After two decades of scientific review, the FDA today approved the AquaBounty petition for its genetically engineered salmon saying “. . . AquAdvantage salmon is as safe to eat as any non-genetically engineered (GE) Atlantic salmon, and also as nutritious.”.
Today’s finding is, at once, inconsequential and monumental.
Because the projected production of the engineered salmon will be a couple hundred tonnes per year on a global market of roughly 1.5 million tonnes, the AquaBounty salmon won’t nudge the needle of relevance. But, as the first ever transgenic animal approved for human consumption in the U.S., AquaBounty is larger than the volume of salmon it produces.
In many venues, three issues regularly surface -safety, nutrition and the environment.

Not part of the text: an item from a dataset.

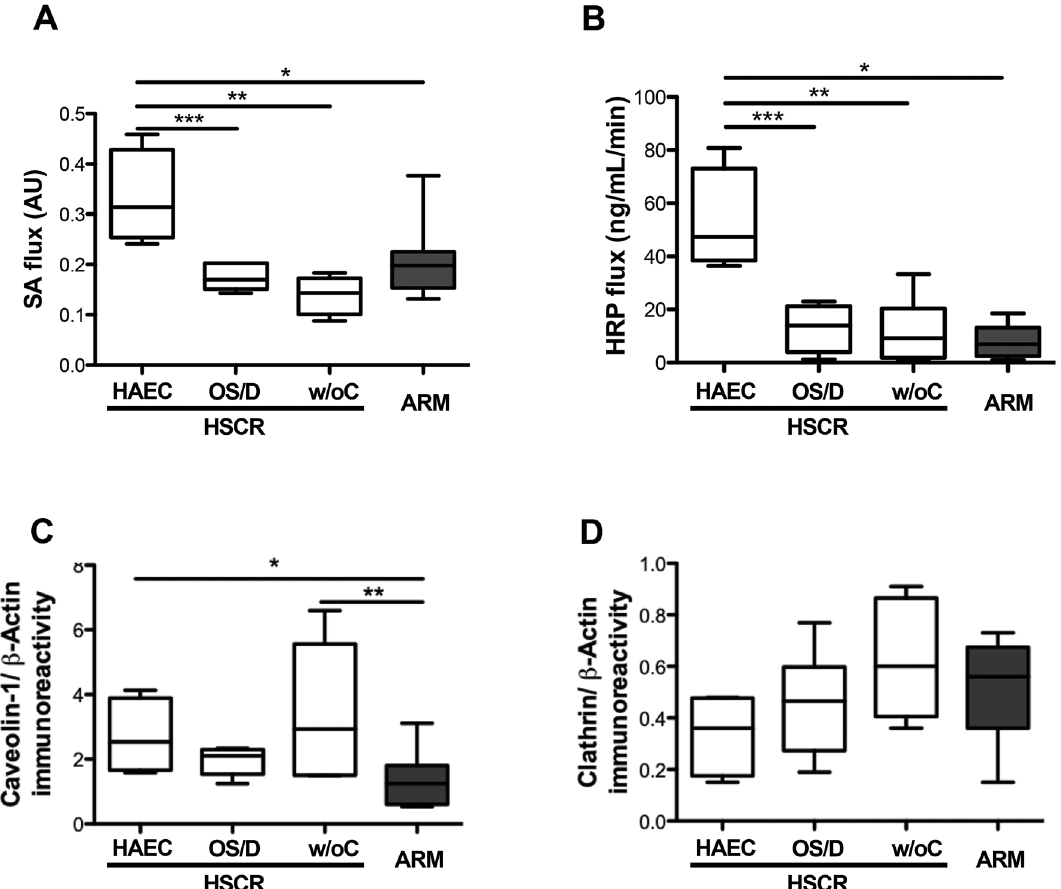
without complications (w/oC)) and in ARM (grey bar) patients. ( A ) Paracellular permeability measured with sulfonic acid (SA) flux (* p = 0.02; ** p = 0.0095; *** p = 0.016), and ( B ) transcellular permeability measured with and Horse Radish Peroxydase (HRP) flux (* p = 0.013; ** p = 0.017; *** p = 0.029). Mucosal expression of ( C ) caveolin-1 (* p = 0.03; ** p = 0.04) and ( D ) clathrin in Western Blot. Medians with ranges. AU: arbitrary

For me, twenty years of review by the FDA addresses the issues of safety and nutrition so I’m going to set them aside.
There may, however, still be an environmental question on the table. Namely, can AquaBounty fish breed with wild populations so as to alter them fundamentally?
AquaBounty has taken two precautions to manage this risk. The first is that their salmon will be grown in land-based tanks, not the ocean. Precautions have been developed to make escape from the pens unlikely. But, while it may be unlikely, it is not improbable that some fish will escape.
Further relevant is that the AquaBounty business model is to produce eggs in Canada and sell them to farmers in Panama. In short, intentions notwithstanding, they lose control over the eggs they produce and cannot impose the precautions developed.
The second precaution is a breeding technique that results in the females being triploid, i.e. they have three sets of chromosomes rather than the normal two. This makes them sterile. AquaBounty females are 98.9% sterile-unquestionably high but not complete.
Regarding the environmental risk, the question seemingly is not whether fertile genetically engineered salmon will be released into the ocean but, rather, when and how many.
How do we choose when to embrace and when to avoid risk? It’s a balancing act. Accepting a risk that is far offset by reward is prudent. If you seek, but can’t find, a reward commensurate with the risk, it’s time to walk away.
With today’s FDA ruling I see the potential for environmental risk that isn’t offset by an improvement in our food system. The case hasn’t yet been made for me. I’d love to hear what you think.